Diagnosis and Treatment
Dr. Gideon Hirschfield, Dr. Frederik Nevens, Dr. Michael Trauner, and Dr. Vincent Leroy each presented several cases of PBC patients who did not respond to URSO and how each was assessed and treated with OCA differently, depending on their specific circumstances. This was a good example of the practice of medicine as both art and science.
The European Liver Patients Association chaired a panel that spoke to the common symptoms of all liver disease including fatigue, pruritus, mental health, quality of life after transplant, sexual problems of liver disease, and the impact of self-management. One of the main messages was “currently we treat the disease but we don’t treat the symptoms of the disease” and, therefore, it’s critical to work together to understand self-reported symptoms and the importance of self-management for PBC patients.
Quality of Life
Intercept Pharma hosted an evening of Practice to Policy award winners who were invited to discuss projects, while identifying gaps to better understand the PBC patient experience.
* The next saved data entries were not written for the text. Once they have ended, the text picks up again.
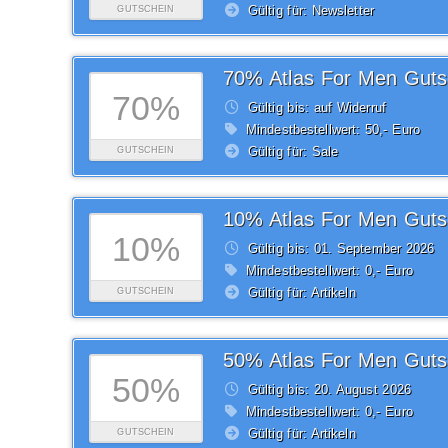
Gültig für: Newsletter
GUTSCHEIN
70% Atlas For Men Guts
70%
Gültig bis: auf Widerruf
Mindestbestellwert: 50,- Euro
Gültig für: Sale
GUTSCHEIN
10% Atlas For Men Guts
10%
Gültig bis: 01.
September
2026
Mindestbestellwert: 0,- Euro
Gültig für: Artikeln
GUTSCHEIN
50% Atlas For Men Guts
50%
Gültig bis: 20.
August
2026
Mindestbestellwert: 0,- Euro
Gültig für: Artikeln
GUTSCHEIN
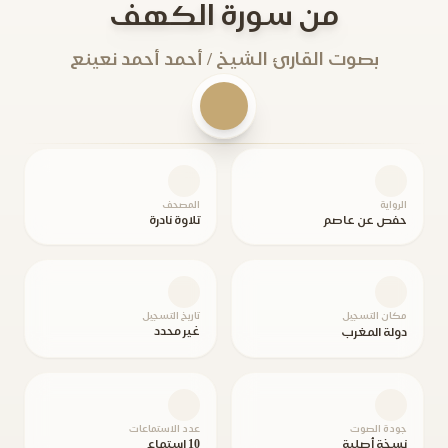
من سورة الكهف
بصوت القارئ الشيخ / أحمد أحمد نعينع
الرواية
المصحف
حفص عن عاصم
تلاوة نادرة
مكان التسجيل
تاريخ التسجيل
غير محدد
دولة المغرب
جودة الصوت
عدد الاستماعات
نسخة أصلية
10 استماع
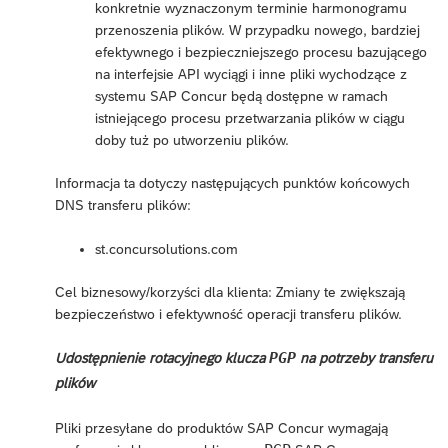
konkretnie wyznaczonym terminie harmonogramu
przenoszenia plików. W przypadku nowego, bardziej
efektywnego i bezpieczniejszego procesu bazującego
na interfejsie API wyciągi i inne pliki wychodzące z
systemu SAP Concur będą dostępne w ramach
istniejącego procesu przetwarzania plików w ciągu
doby tuż po utworzeniu plików.
Informacja ta dotyczy następujących punktów końcowych
DNS transferu plików:
st.concursolutions.com
Cel biznesowy/korzyści dla klienta: Zmiany te zwiększają
bezpieczeństwo i efektywność operacji transferu plików.
PGP
Udostępnienie rotacyjnego klucza
na potrzeby transferu
plików
Pliki przesyłane do produktów SAP Concur wymagają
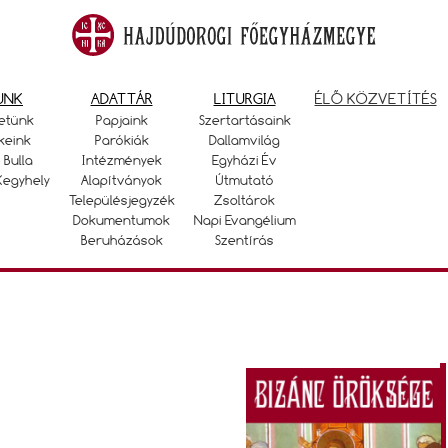
UNK
ADATTÁR
LITURGIA
ÉLŐ KÖZVETÍTÉS
etünk
Papjaink
Szertartásaink
keink
Parókiák
Dallamvilág
 Bulla
Intézmények
Egyházi Év
Kegyhely
Alapítványok
Útmutató
Településjegyzék
Zsoltárok
Dokumentumok
Napi Evangélium
Beruházások
Szentírás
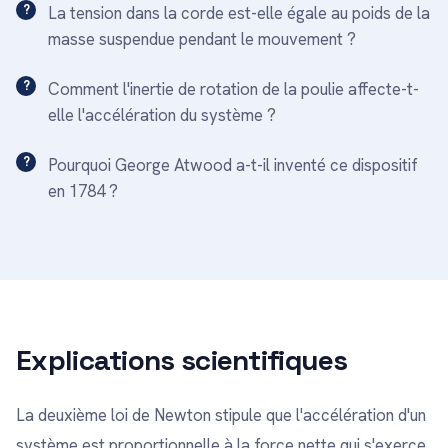
La tension dans la corde est-elle égale au poids de la
masse suspendue pendant le mouvement ?
Comment l'inertie de rotation de la poulie affecte-t-
elle l'accélération du système ?
Pourquoi George Atwood a-t-il inventé ce dispositif
en 1784 ?
Explications scientifiques
La deuxième loi de Newton stipule que l'accélération d'un
système est proportionnelle à la force nette qui s'exerce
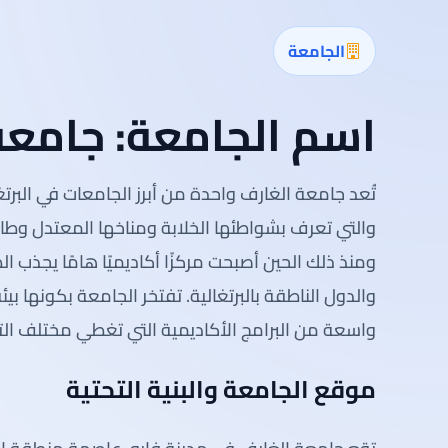
الجامعة
اسم الجامعة:
جامعة
تُعد جامعة الغارف واحدة من أبرز الجامعات في البرت
ومنذ ذلك الحين أصبحت مركزًا أكاديميًا هامًا يجذب ا
والدول الناطقة بالبرتغالية. تفتخر الجامعة بكونها 
واسعة من البرامج الأكاديمية التي تغطي مختلف الت
موقع الجامعة والبنية التحتية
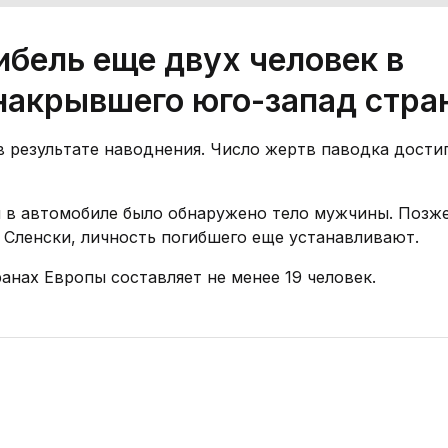
ибель еще двух человек в
 накрывшего юго-запад стра
 результате наводнения. Число жертв паводка дости
уй в автомобиле было обнаружено тело мужчины. Позж
е Сленски, личность погибшего еще устанавливают.
анах Европы составляет не менее 19 человек.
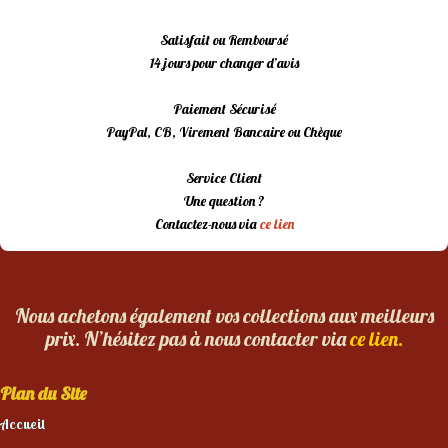
Satisfait ou Remboursé
14 jours pour changer d’avis
Paiement Sécurisé
PayPal, CB, Virement Bancaire ou Chèque
Service Client
Une question ?
Contactez-nous via
ce lien
Nous achetons également vos collections aux meilleurs
prix. N’hésitez pas à nous contacter via
ce lien.
Plan du Site
Accueil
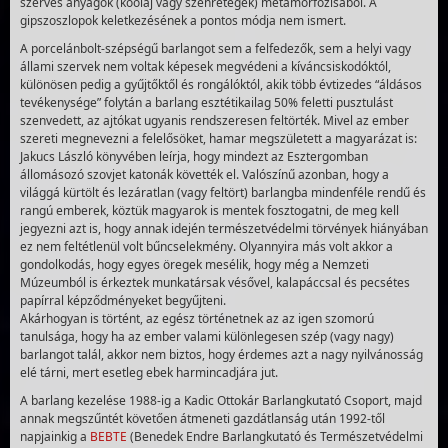
szerves anyagok (kőolaj vagy szénrétegek) metamorfózisából. A
gipszoszlopok keletkezésének a pontos módja nem ismert.
A porcelánbolt-szépségű barlangot sem a felfedezők, sem a helyi vagy
állami szervek nem voltak képesek megvédeni a kíváncsiskodóktól,
különösen pedig a gyűjtőktől és rongálóktól, akik több évtizedes “áldásos
tevékenysége” folytán a barlang esztétikailag 50% feletti pusztulást
szenvedett, az ajtókat ugyanis rendszeresen feltörték. Mivel az ember
szereti megnevezni a felelősöket, hamar megszületett a magyarázat is:
Jakucs László könyvében leírja, hogy mindezt az Esztergomban
állomásozó szovjet katonák követték el. Valószínű azonban, hogy a
világgá kürtölt és lezáratlan (vagy feltört) barlangba mindenféle rendű és
rangú emberek, köztük magyarok is mentek fosztogatni, de meg kell
jegyezni azt is, hogy annak idején természetvédelmi törvények hiányában
ez nem feltétlenül volt bűncselekmény. Olyannyira más volt akkor a
gondolkodás, hogy egyes öregek mesélik, hogy még a Nemzeti
Múzeumból is érkeztek munkatársak vésővel, kalapáccsal és pecsétes
papírral képződményeket begyűjteni.
Akárhogyan is történt, az egész történetnek az az igen szomorú
tanulsága, hogy ha az ember valami különlegesen szép (vagy nagy)
barlangot talál, akkor nem biztos, hogy érdemes azt a nagy nyilvánosság
elé tárni, mert esetleg ebek harmincadjára jut.
A barlang kezelése 1988-ig a Kadic Ottokár Barlangkutató Csoport, majd
annak megszűntét követően átmeneti gazdátlanság után 1992-től
napjainkig a
BEBTE
(Benedek Endre Barlangkutató és Természetvédelmi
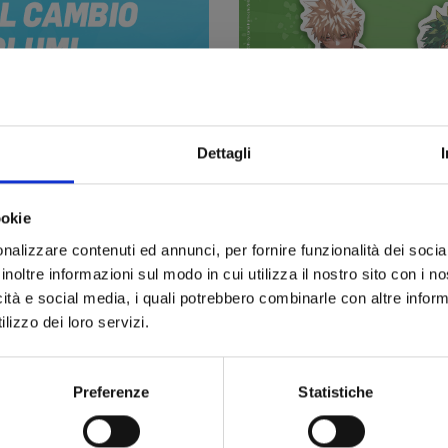
Dettagli
ookie
MY HERO ACADEMIA: tre spec
nalizzare contenuti ed annunci, per fornire funzionalità dei socia
collezionare, in omaggio co
inoltre informazioni sul modo in cui utilizza il nostro sito con i 
14/07/2026
icità e social media, i quali potrebbero combinarle con altre inform
Dal 14 luglio al 4 agosto nel
lizzo dei loro servizi.
Preferenze
Statistiche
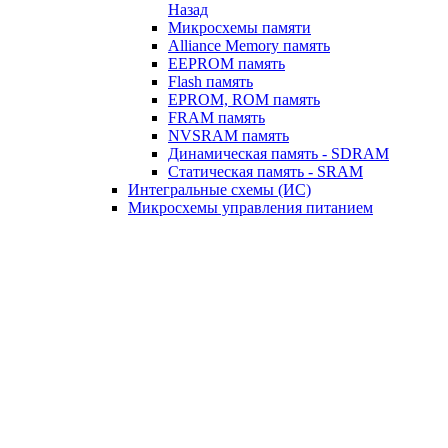
Назад
Микросхемы памяти
Alliance Memory память
EEPROM память
Flash память
EPROM, ROM память
FRAM память
NVSRAM память
Динамическая память - SDRAM
Статическая память - SRAM
Интегральные схемы (ИС)
Микросхемы управления питанием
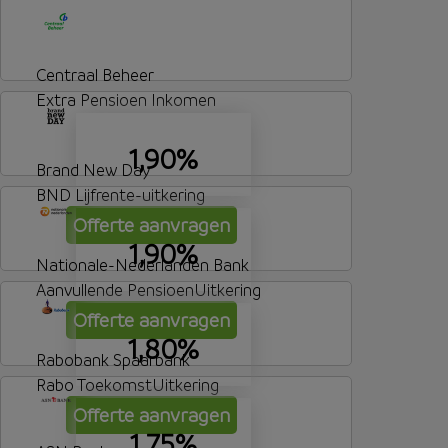
Centraal Beheer
Extra Pensioen Inkomen
1,90%
Brand New Day
BND Lijfrente-uitkering
Offerte aanvragen
1,90%
Nationale-Nederlanden Bank
Aanvullende PensioenUitkering
Offerte aanvragen
1,80%
Rabobank Spaarbank
Rabo ToekomstUitkering
Offerte aanvragen
1,75%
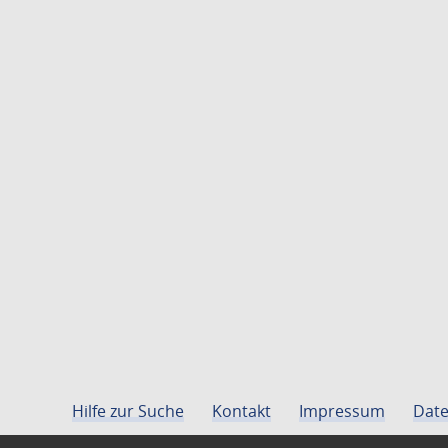
Hilfe zur Suche
Kontakt
Impressum
Date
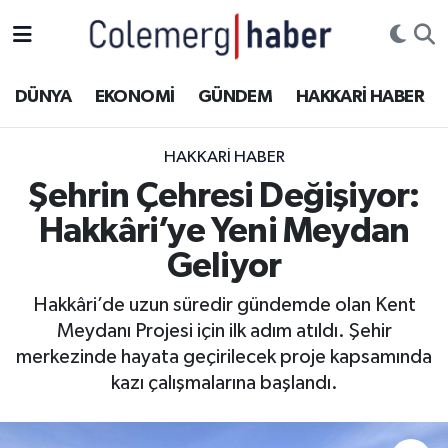
Kurdi
Hakkâri Nöbetçi Eczaneler
DÜNYA
EKONOMİ
GÜNDEM
HAKKARİ HABER
ASAYİŞ
Hakkâri Hava Durumu
HAKKARI HABER
ÇOCUK
Hakkari Namaz Vakitleri
Şehrin Çehresi Değişiyor:
Hakkâri’ye Yeni Meydan
DOĞA
Hakkâri Trafik Yoğunluk Haritası
Geliyor
DÜNYA
Süper Lig Puan Durumu ve Fikstür
Hakkâri’de uzun süredir gündemde olan Kent
Meydanı Projesi için ilk adım atıldı. Şehir
EĞİTİM
Tüm Manşetler
merkezinde hayata geçirilecek proje kapsamında
EKONOMİ
Son Dakika Haberleri
kazı çalışmalarına başlandı.
GÜNDEM
Haber Arşivi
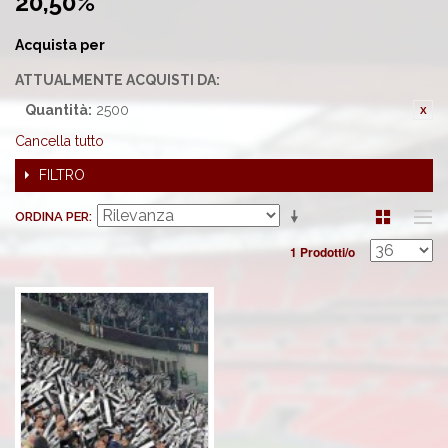
20,50%'
Acquista per
ATTUALMENTE ACQUISTI DA:
Quantità:
2500
Cancella tutto
FILTRO
ORDINA PER
1 Prodotti/o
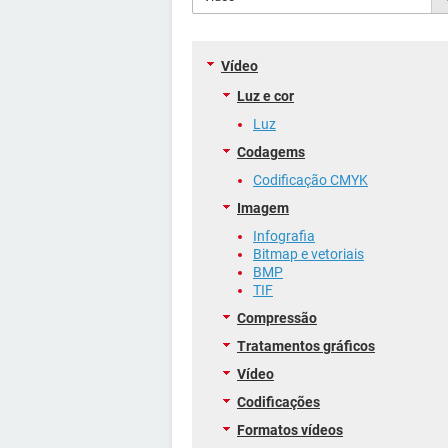
Vídeo
Luz e cor
Luz
Codagems
Codificação CMYK
Imagem
Infografia
Bitmap e vetoriais
BMP
TIF
Compressão
Tratamentos gráficos
Vídeo
Codificações
Formatos vídeos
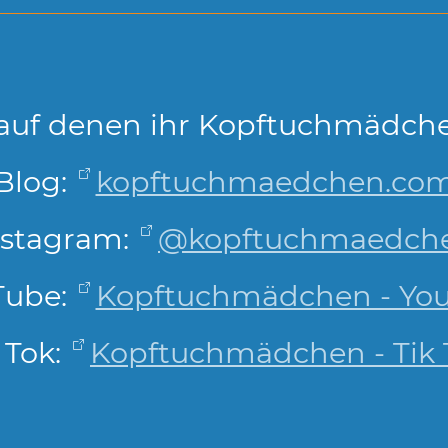
auf denen ihr Kopftuchmädche
Blog:
kopftuchmaedchen.co
nstagram:
@kopftuchmaedch
Tube:
Kopftuchmädchen - Yo
 Tok:
Kopftuchmädchen - Tik 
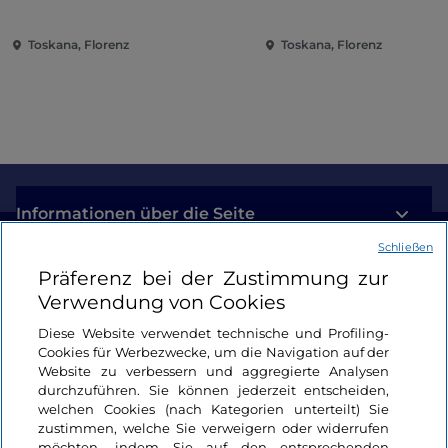
Toskana, Florenz
Toskana, Florenz
Informationen über die Seite
Schließen
Nützliche Links
Präferenz bei der Zustimmung zur
Verwendung von Cookies
Login
Diese Website verwendet technische und Profiling-
Cookies für Werbezwecke, um die Navigation auf der
Bleiben wir in Kontakt
Website zu verbessern und aggregierte Analysen
durchzuführen. Sie können jederzeit entscheiden,
welchen Cookies (nach Kategorien unterteilt) Sie
zustimmen, welche Sie verweigern oder widerrufen
möchten, indem Sie auf den entsprechenden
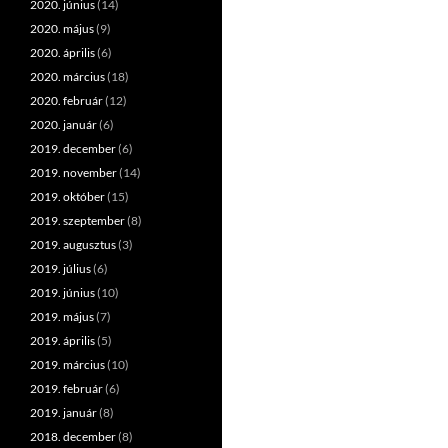
2020. június
(14)
2020. május
(9)
2020. április
(6)
2020. március
(18)
2020. február
(12)
2020. január
(6)
2019. december
(6)
2019. november
(14)
2019. október
(15)
2019. szeptember
(8)
2019. augusztus
(3)
2019. július
(6)
2019. június
(10)
2019. május
(7)
2019. április
(5)
2019. március
(10)
2019. február
(6)
2019. január
(8)
2018. december
(8)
A PBC international survey was discussed and application for funding is currently underway.
Patient Group Collaboration
Patient groups from many European countries and Canada met to discuss areas for ongoing and future collaboration including: a patient survey, international PBC day 2018, PBC patient guidelines project and a network newsletter.
This network has been brought together with the assistance of Intercept Pharma, and Intercept President/CEO Mark Pruzanski stopped by to thank all the patient organizations and spoke of Intercept’s continued support for the “strengthening of patient groups away from kitchen table advocacy”. Mark reiterated Intercept’s commitment to the long-term support of rare liver disease, especially important to us as the anticipated focus on NASH grows in the next few years.
It was an honour to represent the Canadian PBC Society at the congress and it was wonderful to get to meet and talk with PBC key opinion leaders and patient group representatives who work tirelessly on behalf of all PBC patients. I look forward to collaborating on several exciting upcoming projects as part of the PBC Network.